Молча подошла к Инге,  помогла ей встать, и они медленно двинулись к чуму за
холмом.
     Мы долго смотрели  вслед уходящим  женщинам. Казалось, Инга никогда  не
была такой покорной и доверчивой, как в эти минуты, готовясь стать матерью.
     Подошли и пастухи со стадом. Марь оживилась криком тугуток, растерявших
матерей. Но вскоре все смолкло,  по  редколесью разбрелись в  поисках  корма
серые тени оленей.
     Пастухи,  закончив  трудный  день,  присели  к  огню,  закурили.  Сетыя
разобрала вьюки, достала потки с продуктами и  посудой, стала готовить ужин.
Казалось,  никто и не думал о маленьком чуме за холмом.  Все молчали. Вокруг
стояла глубокая лесная тишина. Наступал ночной покой земли.
     И вдруг вдали кто-то протяжно пискнул. Все сразу замерли. Пискнуло  еще
и опять смолкло...
     -- Дрозд, -- с облегчением сказал Павел.
     Но напряженность ожидания уже не покидает нас.  Даже  дети нет-нет да и
оглянутся  на  холм,  еще не  понимая,  но чувствуя, что там  что-то  должно
случиться.
     Мы сидели  у костра и молча  пили чай. Из мрака к  огню выскочил Загря.
Он, на  секунду  застыв,  будто чем-то пораженный, вдруг  рванулся  ко  мне,
ударил грудью, повалил на землю. Кобель, запыхавшись от быстрого бега, лизал
длинным языком мое лицо,  руки,  обдавая горячим  дыханием. Сколько радости,
словно мы не виделись с ним целую вечность!
     Я тоже страшно обрадовался. Молодец,  кобель, нашел  нас, не потерялся!

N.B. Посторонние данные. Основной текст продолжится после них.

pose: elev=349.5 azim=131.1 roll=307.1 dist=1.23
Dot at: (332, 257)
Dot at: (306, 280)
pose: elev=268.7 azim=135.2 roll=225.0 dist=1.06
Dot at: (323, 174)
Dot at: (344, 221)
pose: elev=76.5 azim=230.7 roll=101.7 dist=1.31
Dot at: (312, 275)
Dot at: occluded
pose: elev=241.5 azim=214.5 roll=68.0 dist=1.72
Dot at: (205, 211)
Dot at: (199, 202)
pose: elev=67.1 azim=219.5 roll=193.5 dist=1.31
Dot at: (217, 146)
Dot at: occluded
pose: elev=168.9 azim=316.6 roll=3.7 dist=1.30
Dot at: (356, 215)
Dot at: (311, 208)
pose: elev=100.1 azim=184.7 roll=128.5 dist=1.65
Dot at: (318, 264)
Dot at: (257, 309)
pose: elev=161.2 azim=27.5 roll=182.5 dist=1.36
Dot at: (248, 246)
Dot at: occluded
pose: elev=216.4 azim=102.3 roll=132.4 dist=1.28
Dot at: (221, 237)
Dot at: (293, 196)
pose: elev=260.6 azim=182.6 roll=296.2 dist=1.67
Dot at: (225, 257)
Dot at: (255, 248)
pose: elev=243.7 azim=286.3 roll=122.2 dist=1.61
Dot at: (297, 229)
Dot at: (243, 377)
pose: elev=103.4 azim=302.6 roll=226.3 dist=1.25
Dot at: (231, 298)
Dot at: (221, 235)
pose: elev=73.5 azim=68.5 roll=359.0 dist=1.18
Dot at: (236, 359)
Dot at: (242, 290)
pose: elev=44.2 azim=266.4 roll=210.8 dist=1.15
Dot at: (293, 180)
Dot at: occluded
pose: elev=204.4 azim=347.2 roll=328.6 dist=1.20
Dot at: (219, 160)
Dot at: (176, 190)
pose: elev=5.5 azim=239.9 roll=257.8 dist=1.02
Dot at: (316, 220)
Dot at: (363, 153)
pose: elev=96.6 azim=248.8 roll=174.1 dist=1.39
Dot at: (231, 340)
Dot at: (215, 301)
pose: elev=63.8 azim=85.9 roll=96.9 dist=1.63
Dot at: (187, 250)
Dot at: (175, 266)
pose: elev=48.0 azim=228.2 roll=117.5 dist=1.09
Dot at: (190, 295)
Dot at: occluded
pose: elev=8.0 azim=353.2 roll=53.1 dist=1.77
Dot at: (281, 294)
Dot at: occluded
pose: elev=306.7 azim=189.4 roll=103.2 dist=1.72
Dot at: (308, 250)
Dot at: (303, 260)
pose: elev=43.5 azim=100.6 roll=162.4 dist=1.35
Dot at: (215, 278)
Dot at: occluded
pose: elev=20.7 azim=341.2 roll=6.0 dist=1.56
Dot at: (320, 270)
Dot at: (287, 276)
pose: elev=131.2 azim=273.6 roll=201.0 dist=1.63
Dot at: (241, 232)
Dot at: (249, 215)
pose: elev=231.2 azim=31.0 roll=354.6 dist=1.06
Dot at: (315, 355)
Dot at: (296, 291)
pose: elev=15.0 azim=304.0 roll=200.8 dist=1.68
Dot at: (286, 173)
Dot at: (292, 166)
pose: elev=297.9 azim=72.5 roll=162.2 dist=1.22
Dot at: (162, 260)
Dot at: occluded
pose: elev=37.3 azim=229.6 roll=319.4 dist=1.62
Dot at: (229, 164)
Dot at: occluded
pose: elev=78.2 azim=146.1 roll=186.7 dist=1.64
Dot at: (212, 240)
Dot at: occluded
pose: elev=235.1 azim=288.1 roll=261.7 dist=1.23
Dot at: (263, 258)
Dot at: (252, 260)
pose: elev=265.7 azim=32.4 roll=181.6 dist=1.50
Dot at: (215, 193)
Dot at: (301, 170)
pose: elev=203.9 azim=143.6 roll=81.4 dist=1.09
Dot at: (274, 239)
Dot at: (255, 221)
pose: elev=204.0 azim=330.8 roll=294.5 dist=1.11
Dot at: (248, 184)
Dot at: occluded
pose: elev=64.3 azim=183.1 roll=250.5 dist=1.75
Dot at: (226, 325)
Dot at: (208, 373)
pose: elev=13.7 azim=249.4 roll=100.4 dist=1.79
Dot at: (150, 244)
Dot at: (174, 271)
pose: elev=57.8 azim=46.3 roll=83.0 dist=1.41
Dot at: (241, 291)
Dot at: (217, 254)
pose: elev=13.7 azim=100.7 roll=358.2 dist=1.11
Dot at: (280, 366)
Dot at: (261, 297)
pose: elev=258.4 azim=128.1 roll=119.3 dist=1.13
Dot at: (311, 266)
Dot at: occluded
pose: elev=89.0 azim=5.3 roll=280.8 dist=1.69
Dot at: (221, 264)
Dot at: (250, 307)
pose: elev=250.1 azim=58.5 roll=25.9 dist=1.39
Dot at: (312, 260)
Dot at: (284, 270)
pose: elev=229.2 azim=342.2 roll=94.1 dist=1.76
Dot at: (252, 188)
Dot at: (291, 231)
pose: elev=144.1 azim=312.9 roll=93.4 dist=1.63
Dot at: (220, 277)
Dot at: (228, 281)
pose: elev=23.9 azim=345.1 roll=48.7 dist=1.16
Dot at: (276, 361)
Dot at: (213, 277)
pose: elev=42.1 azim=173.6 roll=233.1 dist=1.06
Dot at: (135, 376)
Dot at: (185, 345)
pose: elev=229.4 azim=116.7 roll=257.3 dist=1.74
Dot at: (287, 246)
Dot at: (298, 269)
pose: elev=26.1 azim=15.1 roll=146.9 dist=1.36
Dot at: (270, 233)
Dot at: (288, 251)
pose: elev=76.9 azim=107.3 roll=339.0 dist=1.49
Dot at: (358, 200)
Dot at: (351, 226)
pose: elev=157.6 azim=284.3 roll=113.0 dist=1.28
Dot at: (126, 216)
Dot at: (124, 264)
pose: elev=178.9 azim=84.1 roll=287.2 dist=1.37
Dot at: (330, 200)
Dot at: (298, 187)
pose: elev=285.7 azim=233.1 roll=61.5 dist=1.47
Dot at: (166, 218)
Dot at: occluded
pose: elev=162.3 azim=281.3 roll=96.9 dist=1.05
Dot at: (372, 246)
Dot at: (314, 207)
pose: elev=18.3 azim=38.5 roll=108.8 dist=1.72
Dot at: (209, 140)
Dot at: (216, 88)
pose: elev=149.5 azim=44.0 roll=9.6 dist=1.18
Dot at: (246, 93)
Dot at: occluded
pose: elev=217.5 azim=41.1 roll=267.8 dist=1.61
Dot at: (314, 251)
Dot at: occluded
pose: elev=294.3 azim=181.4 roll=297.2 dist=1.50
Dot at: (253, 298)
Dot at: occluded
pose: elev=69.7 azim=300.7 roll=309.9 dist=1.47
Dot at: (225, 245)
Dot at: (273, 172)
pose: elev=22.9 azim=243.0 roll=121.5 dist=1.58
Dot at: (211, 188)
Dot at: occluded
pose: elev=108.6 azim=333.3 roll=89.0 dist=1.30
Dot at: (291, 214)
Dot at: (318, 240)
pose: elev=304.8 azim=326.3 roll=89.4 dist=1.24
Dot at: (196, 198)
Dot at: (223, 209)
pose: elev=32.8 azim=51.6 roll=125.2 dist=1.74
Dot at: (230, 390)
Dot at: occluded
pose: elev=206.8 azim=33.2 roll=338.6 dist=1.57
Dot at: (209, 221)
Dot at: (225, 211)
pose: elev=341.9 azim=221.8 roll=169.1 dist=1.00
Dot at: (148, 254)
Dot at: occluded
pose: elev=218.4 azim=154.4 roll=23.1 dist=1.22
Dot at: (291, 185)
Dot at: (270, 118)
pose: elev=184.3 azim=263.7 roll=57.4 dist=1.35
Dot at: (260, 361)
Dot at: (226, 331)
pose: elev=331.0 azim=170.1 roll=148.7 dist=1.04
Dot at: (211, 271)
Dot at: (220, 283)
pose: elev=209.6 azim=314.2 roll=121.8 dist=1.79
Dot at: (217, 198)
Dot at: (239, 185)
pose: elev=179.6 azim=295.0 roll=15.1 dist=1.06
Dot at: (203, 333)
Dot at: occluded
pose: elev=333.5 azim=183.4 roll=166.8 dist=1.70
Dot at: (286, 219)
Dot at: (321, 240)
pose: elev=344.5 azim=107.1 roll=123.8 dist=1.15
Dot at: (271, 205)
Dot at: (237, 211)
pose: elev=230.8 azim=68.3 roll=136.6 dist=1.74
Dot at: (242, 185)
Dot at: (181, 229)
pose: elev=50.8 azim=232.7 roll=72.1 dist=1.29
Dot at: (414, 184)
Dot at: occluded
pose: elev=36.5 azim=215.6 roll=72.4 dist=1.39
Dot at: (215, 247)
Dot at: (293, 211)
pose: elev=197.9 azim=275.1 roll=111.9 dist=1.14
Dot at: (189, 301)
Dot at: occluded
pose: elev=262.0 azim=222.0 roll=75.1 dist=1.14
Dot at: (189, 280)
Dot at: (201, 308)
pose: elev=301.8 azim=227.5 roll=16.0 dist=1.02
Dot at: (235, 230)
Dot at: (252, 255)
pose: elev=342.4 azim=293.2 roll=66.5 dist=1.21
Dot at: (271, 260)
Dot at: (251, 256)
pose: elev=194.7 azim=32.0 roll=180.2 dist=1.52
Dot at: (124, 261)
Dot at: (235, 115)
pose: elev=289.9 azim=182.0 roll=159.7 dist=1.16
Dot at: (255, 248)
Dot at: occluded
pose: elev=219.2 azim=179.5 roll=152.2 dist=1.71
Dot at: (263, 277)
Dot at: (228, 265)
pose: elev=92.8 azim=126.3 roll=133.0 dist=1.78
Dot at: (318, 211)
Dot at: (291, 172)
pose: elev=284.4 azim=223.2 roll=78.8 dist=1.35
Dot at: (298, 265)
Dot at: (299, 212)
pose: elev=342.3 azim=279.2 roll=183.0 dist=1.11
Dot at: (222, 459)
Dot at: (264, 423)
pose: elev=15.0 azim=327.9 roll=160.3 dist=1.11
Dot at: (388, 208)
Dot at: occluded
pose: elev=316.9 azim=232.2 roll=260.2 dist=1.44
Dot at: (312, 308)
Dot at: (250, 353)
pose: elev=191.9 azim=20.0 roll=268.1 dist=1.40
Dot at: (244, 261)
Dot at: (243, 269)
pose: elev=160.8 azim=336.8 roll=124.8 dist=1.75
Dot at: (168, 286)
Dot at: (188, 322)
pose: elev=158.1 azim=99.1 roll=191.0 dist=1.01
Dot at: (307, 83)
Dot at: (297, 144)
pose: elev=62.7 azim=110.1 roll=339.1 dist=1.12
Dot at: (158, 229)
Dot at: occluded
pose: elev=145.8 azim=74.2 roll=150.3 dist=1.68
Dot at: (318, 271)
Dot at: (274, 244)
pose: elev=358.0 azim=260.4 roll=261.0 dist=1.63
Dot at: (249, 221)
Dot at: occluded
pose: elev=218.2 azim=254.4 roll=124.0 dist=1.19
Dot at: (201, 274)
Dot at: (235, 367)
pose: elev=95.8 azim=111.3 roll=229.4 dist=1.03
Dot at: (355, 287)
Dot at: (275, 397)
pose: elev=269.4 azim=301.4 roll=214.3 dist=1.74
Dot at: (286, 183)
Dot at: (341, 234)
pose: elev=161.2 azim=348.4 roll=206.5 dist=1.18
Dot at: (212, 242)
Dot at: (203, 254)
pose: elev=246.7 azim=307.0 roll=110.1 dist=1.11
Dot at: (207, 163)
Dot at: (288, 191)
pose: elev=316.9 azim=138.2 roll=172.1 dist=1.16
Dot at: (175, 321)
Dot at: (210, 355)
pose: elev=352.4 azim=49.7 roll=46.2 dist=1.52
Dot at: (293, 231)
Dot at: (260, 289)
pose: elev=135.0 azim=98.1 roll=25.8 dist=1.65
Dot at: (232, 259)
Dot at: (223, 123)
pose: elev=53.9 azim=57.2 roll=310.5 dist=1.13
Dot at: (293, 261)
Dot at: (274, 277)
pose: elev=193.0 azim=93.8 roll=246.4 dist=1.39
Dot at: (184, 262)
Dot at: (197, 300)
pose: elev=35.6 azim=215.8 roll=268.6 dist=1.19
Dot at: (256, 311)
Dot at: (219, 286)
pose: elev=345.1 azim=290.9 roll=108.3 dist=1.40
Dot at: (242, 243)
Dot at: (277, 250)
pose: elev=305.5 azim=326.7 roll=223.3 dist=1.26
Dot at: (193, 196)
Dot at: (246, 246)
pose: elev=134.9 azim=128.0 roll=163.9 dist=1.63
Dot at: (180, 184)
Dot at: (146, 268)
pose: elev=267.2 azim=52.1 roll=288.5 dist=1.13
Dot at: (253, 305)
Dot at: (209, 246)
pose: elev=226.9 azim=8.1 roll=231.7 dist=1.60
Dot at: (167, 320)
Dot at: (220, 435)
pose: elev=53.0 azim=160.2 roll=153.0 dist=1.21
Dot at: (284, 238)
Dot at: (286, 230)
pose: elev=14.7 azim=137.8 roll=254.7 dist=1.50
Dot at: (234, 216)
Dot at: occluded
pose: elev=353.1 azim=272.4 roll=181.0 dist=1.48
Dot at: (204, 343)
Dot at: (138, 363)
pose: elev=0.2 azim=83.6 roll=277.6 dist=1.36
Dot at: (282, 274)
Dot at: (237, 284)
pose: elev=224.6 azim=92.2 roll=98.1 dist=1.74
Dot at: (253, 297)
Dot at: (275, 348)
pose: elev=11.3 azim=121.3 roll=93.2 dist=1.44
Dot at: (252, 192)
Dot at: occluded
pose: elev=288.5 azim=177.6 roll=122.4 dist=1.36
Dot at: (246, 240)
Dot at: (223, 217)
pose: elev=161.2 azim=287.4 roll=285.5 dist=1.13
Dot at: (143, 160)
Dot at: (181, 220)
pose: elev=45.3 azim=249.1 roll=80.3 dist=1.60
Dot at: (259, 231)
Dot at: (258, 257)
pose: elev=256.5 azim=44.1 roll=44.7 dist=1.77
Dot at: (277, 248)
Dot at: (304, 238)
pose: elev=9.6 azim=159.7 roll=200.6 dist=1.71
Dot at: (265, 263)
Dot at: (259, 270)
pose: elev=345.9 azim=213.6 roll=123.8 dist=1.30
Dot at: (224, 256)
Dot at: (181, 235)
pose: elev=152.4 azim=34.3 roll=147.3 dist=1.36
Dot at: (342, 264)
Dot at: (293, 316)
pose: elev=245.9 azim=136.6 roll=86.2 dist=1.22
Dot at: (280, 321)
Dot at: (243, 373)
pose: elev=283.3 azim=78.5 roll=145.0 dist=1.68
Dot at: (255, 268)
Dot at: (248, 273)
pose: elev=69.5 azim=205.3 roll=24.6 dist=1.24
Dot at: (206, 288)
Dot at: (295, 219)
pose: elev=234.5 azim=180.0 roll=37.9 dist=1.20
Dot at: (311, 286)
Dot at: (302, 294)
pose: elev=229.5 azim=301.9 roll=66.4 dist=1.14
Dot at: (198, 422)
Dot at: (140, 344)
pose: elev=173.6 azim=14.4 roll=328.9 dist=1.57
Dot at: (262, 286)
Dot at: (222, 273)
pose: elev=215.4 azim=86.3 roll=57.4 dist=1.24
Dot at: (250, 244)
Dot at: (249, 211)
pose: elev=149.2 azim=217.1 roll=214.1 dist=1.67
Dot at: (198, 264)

Легонько отталкиваю его  от себя, встаю.  А Загря не успокоился, осматривает
стоянку,  кого-то ищет.  Глажу  его  по  шерстистой спине и  не могу понять,
почему кобель такой взбудораженный.  Что-то случилось; и кажется, вот сейчас
он заговорит о чем-то важном, расскажет.
     -- А что это у него за пятно?  -- говорит Павел, приглядываясь к кобелю
при свете костра.
     Теперь и я вижу: у Загри на белой манишке груди большой мазок крови.
     -- С кем-то дрался, -- спокойно отвечает Долбачи.
     Кобель будто понимает, что разговор идет о нем, поблескивает глазами.
     --  Однако с медведем дрался.  Смотри, вот шерсть... -- Долбачи  снял с
морды Загри какую-то волосинку, передал мне.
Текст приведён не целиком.